## EXCERTO DA PÁGINA
============================================================
Isaac Abravanel, a mais célebre personalidade dos judeus portugueses, nasceu em Lisboa em 1437, oriundo de uma família da aristocracia judaica de Sevilha. Foi ministro da Fazenda de D. Afonso V e um eminente filósofo e exegeta da Bíblia. Servia a Coroa com o seu talento financeiro, sem nunca descurar o estudo das Sagradas Escrituras. Além dos estudos filosóficos, teológicos e bíblicos para os quais fora preparado pelo rabino de Lisboa Joseph Hayun, Abravanel conhecia bem a história e a filosofia grega e árabe. Sendo poliglota — além do português e do castelhano, falava o hebraico, o latim e o italiano — tinha acesso a diversos documentos e fontes.
============================================================
## TAREFAS A REALIZAR
1. Segundo o excerto sobre Isaac Abravanel, que cargo ocupou ele ao serviço de D. Afonso V?
2. Enumere todas as línguas que Isaac Abravanel falava, de acordo com o excerto sobre ele.
============================================================
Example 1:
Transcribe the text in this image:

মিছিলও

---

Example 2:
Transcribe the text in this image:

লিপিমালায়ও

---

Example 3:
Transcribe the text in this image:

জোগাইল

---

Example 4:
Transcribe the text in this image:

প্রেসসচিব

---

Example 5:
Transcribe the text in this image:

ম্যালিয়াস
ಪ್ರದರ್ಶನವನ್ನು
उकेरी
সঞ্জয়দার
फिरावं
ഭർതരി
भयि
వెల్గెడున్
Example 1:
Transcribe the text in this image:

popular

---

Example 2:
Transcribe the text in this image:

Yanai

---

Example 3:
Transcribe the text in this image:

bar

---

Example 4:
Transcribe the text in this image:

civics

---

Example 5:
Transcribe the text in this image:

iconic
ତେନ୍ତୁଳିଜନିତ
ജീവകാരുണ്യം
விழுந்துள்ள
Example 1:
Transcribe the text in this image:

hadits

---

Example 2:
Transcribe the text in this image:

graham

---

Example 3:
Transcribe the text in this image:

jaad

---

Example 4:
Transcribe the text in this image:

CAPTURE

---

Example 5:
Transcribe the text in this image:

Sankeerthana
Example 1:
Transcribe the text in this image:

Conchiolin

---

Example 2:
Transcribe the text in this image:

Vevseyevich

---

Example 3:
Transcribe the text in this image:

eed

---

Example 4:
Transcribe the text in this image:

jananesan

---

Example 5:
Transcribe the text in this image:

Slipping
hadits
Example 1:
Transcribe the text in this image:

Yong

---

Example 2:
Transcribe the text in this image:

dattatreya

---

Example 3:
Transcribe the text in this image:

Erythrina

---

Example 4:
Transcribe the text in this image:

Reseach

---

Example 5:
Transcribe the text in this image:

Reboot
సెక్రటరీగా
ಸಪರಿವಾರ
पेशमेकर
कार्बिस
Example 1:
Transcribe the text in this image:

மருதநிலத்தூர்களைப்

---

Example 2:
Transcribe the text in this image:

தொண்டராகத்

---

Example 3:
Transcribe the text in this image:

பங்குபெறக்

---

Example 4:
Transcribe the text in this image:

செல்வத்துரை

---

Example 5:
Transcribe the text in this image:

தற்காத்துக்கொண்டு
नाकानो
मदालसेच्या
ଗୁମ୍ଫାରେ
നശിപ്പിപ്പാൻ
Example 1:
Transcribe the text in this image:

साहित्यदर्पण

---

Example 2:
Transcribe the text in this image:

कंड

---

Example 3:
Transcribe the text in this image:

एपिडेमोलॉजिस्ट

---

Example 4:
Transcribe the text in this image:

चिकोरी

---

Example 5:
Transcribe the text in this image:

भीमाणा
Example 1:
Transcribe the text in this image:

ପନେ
============================================================
## RESPOSTAS POR TAREFA
1. Foi ministro da Fazenda de D. Afonso V.

2. Português, castelhano, hebraico, latim e italiano.